Aggrieved by the warrantless arrests, and the declaration of a “state of rebellion,” which allegedly gave a semblance of legality to the arrests, the following four related petitions were filed before the Court. 

The petitions assail the declaration of a state of rebellion by President Gloria Macapagal-Arroyo and the warrantless arrests allegedly effected by virtue thereof, as having no basis both in fact an in law. Significantly, on May 6, 2001, President Macapagal-Arroyo ordered the lifting of the declaration of a “state of rebellion” in Metro Manila. Accordingly, the instant petitions have been rendered moot and academic. As to petitioner’s claim that the proclamation of a “state of rebellion” is being used by the authorities to justify warrantless arrests, the Secretary of Justice denies that it has issued a particular order to arrest specific persons in connection with the “rebellion.” He states that what is extant are general instructions to law enforcement officers and military agencies to implement Proclamation No. 38. 

Issue: Does the SC have the power to inquire into the factual basis for the declaration of state of rebellion? 

Held: Yes. In quelling or suppressing the rebellion, the authorities may only resort to warrantless arrests of persons suspected of rebellion, as provided under Section 5, Rule 113 of the Rules of Court, if the circumstances so warrant. The warrantless arrest feared by petitioners is, thus, not based on the declaration of a “state of rebellion.” 

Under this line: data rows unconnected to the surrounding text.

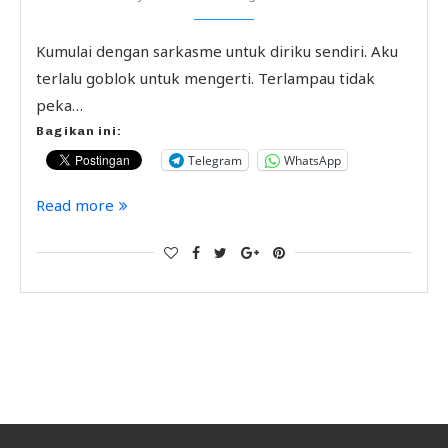
Kumulai dengan sarkasme untuk diriku sendiri. Aku
terlalu goblok untuk mengerti. Terlampau tidak
peka…
Bagikan ini:
Telegram
WhatsApp
Read more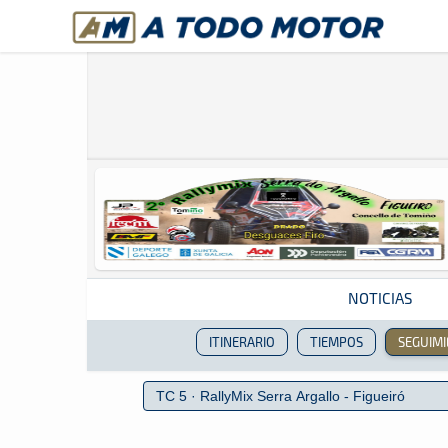
A Todo Motor
· Revista del motor desde 1999
NOTICIAS
ITINERARIO
TIEMPOS
SEGUIM
Revista del motor desde 1999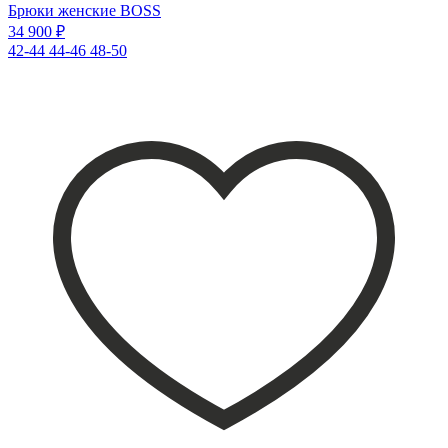
Брюки женские BOSS
34 900 ₽
42-44
44-46
48-50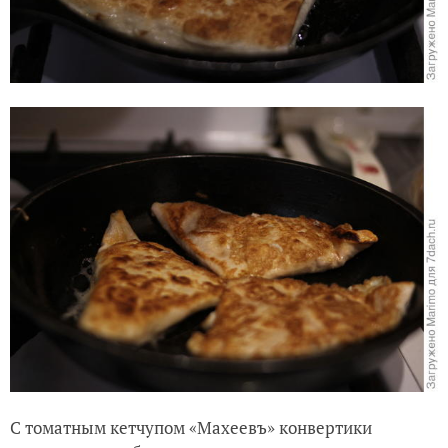
С томатным кетчупом «Махеевъ» конвертики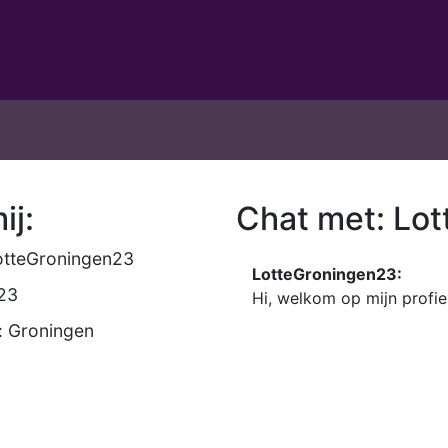
ij:
Chat met: Lo
otteGroningen23
LotteGroningen23:
 23
Hi, welkom op mijn profi
: Groningen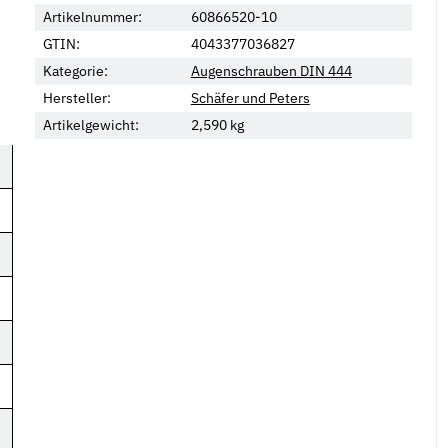
Artikelnummer:
60866520-10
GTIN:
4043377036827
Kategorie:
Augenschrauben DIN 444
Hersteller:
Schäfer und Peters
Artikelgewicht:
2,590
kg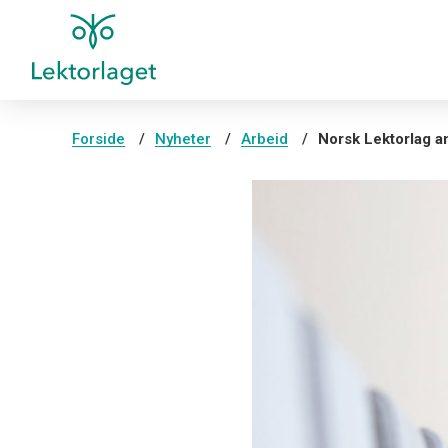
Forside
Nyheter
Arbeid
Norsk Lektorlag an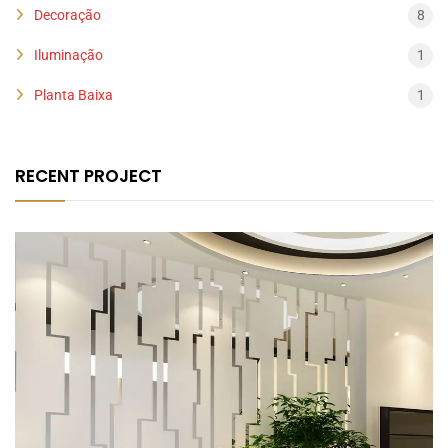
Decoração
8
Iluminação
1
Planta Baixa
1
RECENT PROJECT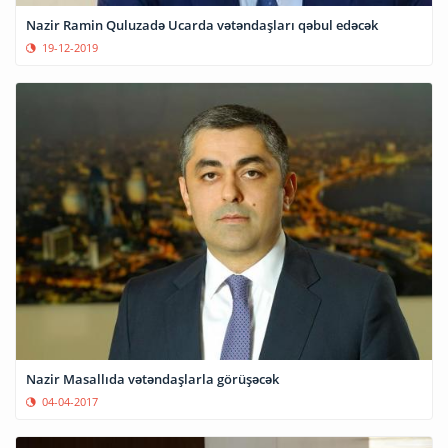
Nazir Ramin Quluzadə Ucarda vətəndaşları qəbul edəcək
19-12-2019
Nazir Masallıda vətəndaşlarla görüşəcək
04-04-2017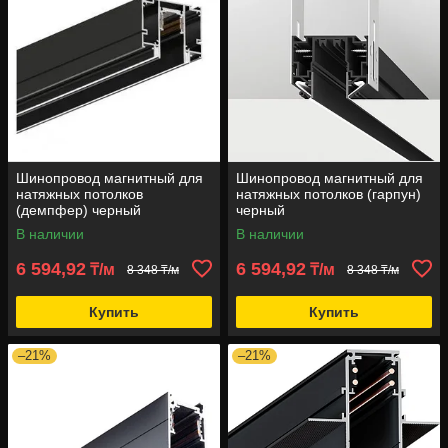
Шинопровод магнитный для
Шинопровод магнитный для
натяжных потолков
натяжных потолков (гарпун)
(демпфер) черный
черный
В наличии
В наличии
6 594,92
6 594,92
₸/м
₸/м
8 348 ₸/м
8 348 ₸/м
Купить
Купить
–21%
–21%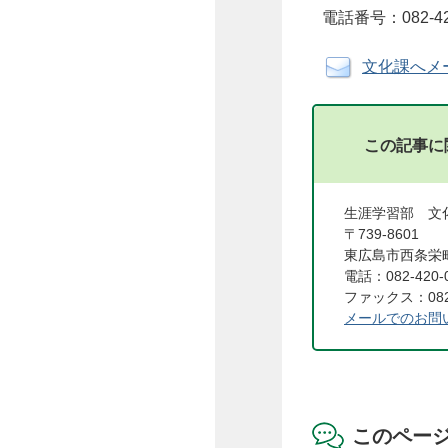
電話番号：082-42
文化課へメ
この記事に
生涯学習部 文
〒739-8601
東広島市西条栄町
電話：082-420-
ファックス：082-
メールでのお問
このペー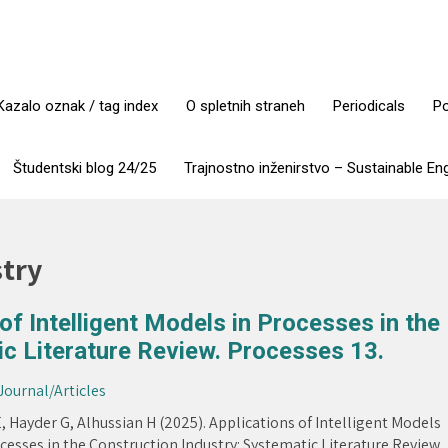
Kazalo oznak / tag index
O spletnih straneh
Periodicals
Po
Študentski blog 24/25
Trajnostno inženirstvo – Sustainable En
stry
 of Intelligent Models in Processes in the
ic Literature Review. Processes 13.
 Journal/Articles
, Hayder G, Alhussian H (2025). Applications of Intelligent Models
cesses in the Construction Industry: Systematic Literature Review.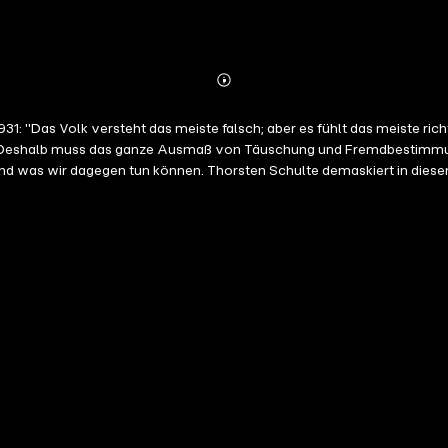
Abonnieren
Mehr
Details
1931: "Das Volk versteht das meiste falsch; aber es fühlt das meiste r
en. Deshalb muss das ganze Ausmaß von Täuschung und Fremdbestimmu
und was wir dagegen tun können. Thorsten Schulte demaskiert in dies
n auf. Er entlarvt das verzerrte Geschichtsbild, das immer noch zu 
tige Deutschland verständlich. Wir müssen unsere Geschichte kennen
chrift: "Kaiser, 25 Jahre Herrscher, gefeiert als Friedensstifter". De
f und ihn als "fabelhaften Demagogen" bezeichnete. Der ehemalige U
ausrotten". Bekam der deutsche Bundeskanzler Willy Brandt Gelder des
den Maastrichter Vertrag, der den Weg zum Euro ebnete: "Maastricht, da
Zukunft ist bedroht, wenn wir nicht handeln. Wir Deutschen müssen u
!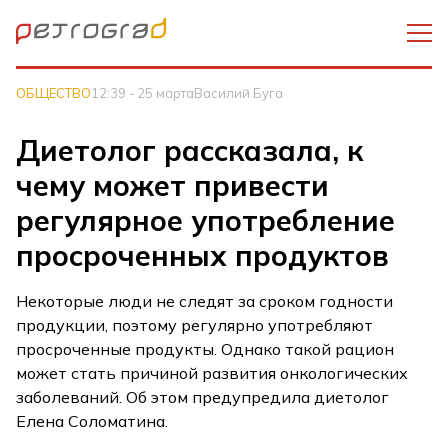
ОБЩЕСТВО
12:39 - 25 марта
Василий Буга
Диетолог рассказала, к
чему может привести
регулярное употребление
просроченных продуктов
Некоторые люди не следят за сроком годности
продукции, поэтому регулярно употребляют
просроченные продукты. Однако такой рацион
может стать причиной развития онкологических
заболеваний. Об этом предупредила диетолог
Елена Соломатина.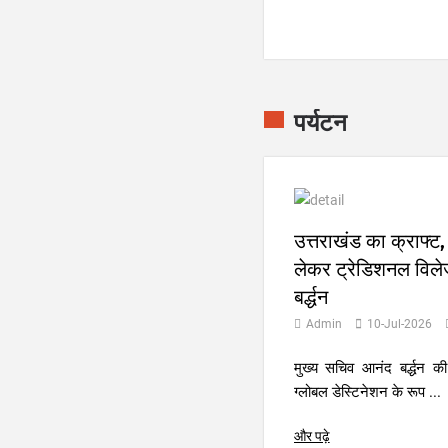
पर्यटन
उत्तराखंड का क्राफ्ट,
लेकर ट्रेडिशनल विले
बर्द्धन
Admin
10-Jul-2026
मुख्य सचिव आनंद बर्द्धन की
ग्लोबल डेस्टिनेशन के रूप ...
और पढ़े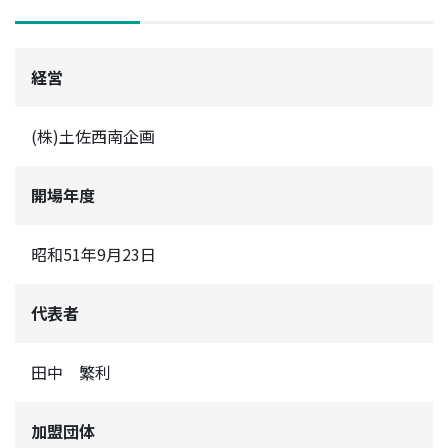
経営
(株)土佐西南企画
開場年度
昭和51年9月23日
代表者
田中 繁利
加盟団体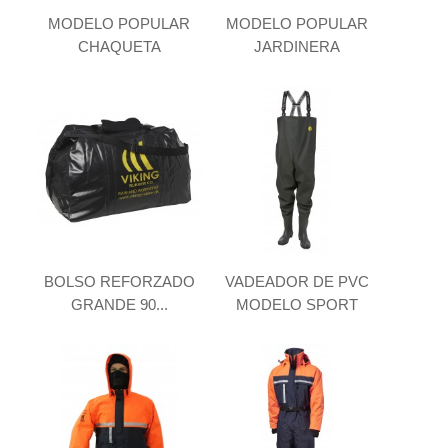
MODELO POPULAR
MODELO POPULAR
CHAQUETA
JARDINERA
BOLSO REFORZADO
VADEADOR DE PVC
GRANDE 90...
MODELO SPORT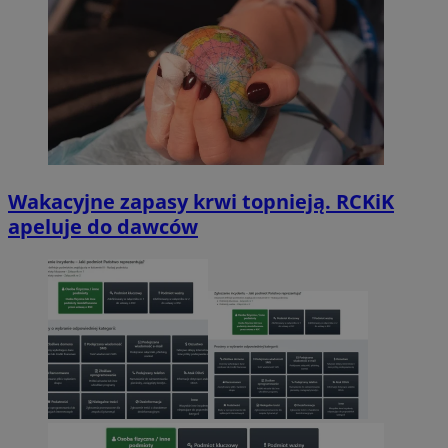
Wakacyjne zapasy krwi topnieją. RCKiK
apeluje do dawców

An individual subjected to warrantless arrest is not without adequate remedies in the ordinary course of law. Such an individual may ask for a preliminary investigation under Rule 112 of the Rules of court, where he may adduce evidence in his defense, or he may submit himself to inquest proceedings to determine whether or not he should remain under custody and correspondingly be charged in court. Further, a person subject of a warrantless arrest must be delivered to the proper judicial authorities within the periods provided in Article 125 of the Revised Penal Code, otherwise the arresting officer could be held liable for delay in the delivery of detained persons. Should the detention be without legal ground, the person arrested can charge the arresting officer with arbitrary detention. 

Petitioner Lumbao, leader of the People’s Movement against Poverty (PMAP), for his part, argues that the declaration of a “state of rebellion” is violative of the doctrine of separation of powers, being an encroachment on the domain of the judiciary which has the constitutional prerogative to “determine or interpret” what took place on May 1, 2001, and that the declaration of a state of rebellion cannot be an exception to the general rule on the allocation of the governmental powers. 

We disagree. To be sure, section 18, Article VII of the Constitution expressly provides that “[t]he President shall be the Commander-in-Chief of all armed forces of the Philippines and whenever it becomes necessary, he may call out such armed forces to prevent or suppress lawless violence, invasion or rebellion…” 

The factual necessity of calling out the armed forces is not easily quantifiable and cannot be objectively established since matters considered for satisfying the same is a combination of several factors which are not always accessible to the courts. Besides the absence of testual standards that the court may use to judge necessity, information necessary to arrive at such judgment might also prove unmanageable for the courts. Certain pertinent information necessary to arrive at such judgment might also prove unmanageable for the courts. Certain pertinent information might be difficult to verify, or wholly unavailable to the courts. In many instances, the evidence upon which the President might decide that there is a need to call out the armed forces may be of a nature not constituting technical proof. 

On the other hand, the President as Commander-in-Chief has a vast intelligence network to gather information, some of which may be classified as highly confidential or affecting the security of the state. In the exercise of the power to call, on-the-spot decisions may be imperatively necessary in emergency situations to avert great loss of human lives and mass destruction of property. 

The Court, in a proper case, may look into the sufficiency of the factual basis of the exercise of this power. However, this is no longer feasible at this time, Proclamation No. 38 having been lifted.